How do we encourage front line staff to use this? Managers and supervisors are familiar with it. We had staff meetings and talked about it but I’m not sure it’s gotten out there enough.

I haven’t seen much of this in the area where I work. Pre-SPIRIT, I was told how to reach out for some guidance on making improvements. One time, it was very successful. Another time, with another kind of problem, I had someone in my office two days later yelling at me. I’m not sure there’s a clear enough structure for this yet where I work so I hope it can continue to be strengthened.

Is there a way for the log to drop an e-mail to a manager who’s been named in the help chain?

We have been problem solving in our area, but not following through to enter on the log. But we’ll follow through and log it now that I’m reminded of the value to others.

We have noticed that when you are on the screen of one of the problems, the number is not visible. You have to go back out of the problem and then find it again, which can be hard (require a search or scrolling if it’s not one of the newest problems). It would be very helpful if the number could be displayed on the problem screen.

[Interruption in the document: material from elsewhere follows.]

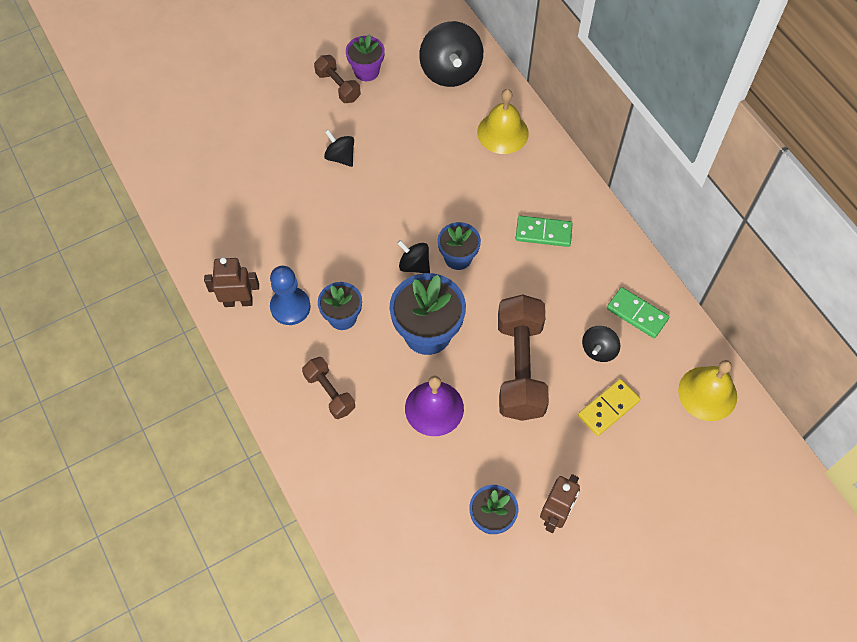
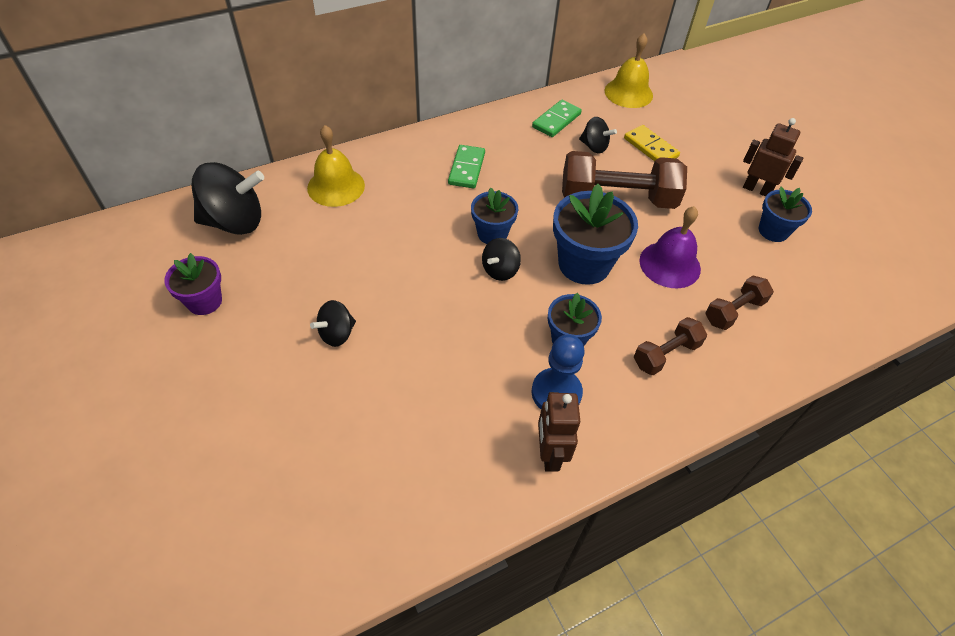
camera: 90 degrees left, 10 degrees down
(338, 86) = (219, 333): brown dumbbell -> brown dumbbell (734, 311)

I found this concept so affirming. I have been a staff member for 15 years. I can’t tell you how many thousands of times I have become vaguely aware of how frustrated I was getting, but I had absolutely no way of doing anything about it. I want to tell you how moved I am that the institution wants to do this for us. It’s basically about how our day is. How do you mobilize people to do this, like you were asking? Tell them this if for us! I am the kind of person who has to process things, so I’ll have to return to the materials, but some of the tools that are shared like the activities and pathway principles – those are news to me. I’ll use them in my own life. They don’t teach you that in nursing school!

3 comments:

Sara said...

But they certainly SHOULD teach you that in nursing school! Might prevent a lot of burn out.

Speaking of nursing school, having just graduated, I wish we had something like SPIRIT for our school - there were so many times when some kind of preventable frustration (like a book list with 'required' books that we never cracked open once) would have us gnashing our teeth. I wish we could have applied the same principles of troubleshooting, transparency, and blamelessness to our program.

The whole SPIRIT philosophy is why I can't wait to be a BIDMC nurse someday.

Stephen Ferrara, NP said...

Hi Paul,

I really enjoy reading your blog. Please consider adding my blog to your blogroll.

Thanks and happy blogging,
Stephen

Bernie Ford said...

How abouty a pin that each employee would wear to signify that they had been thru the training.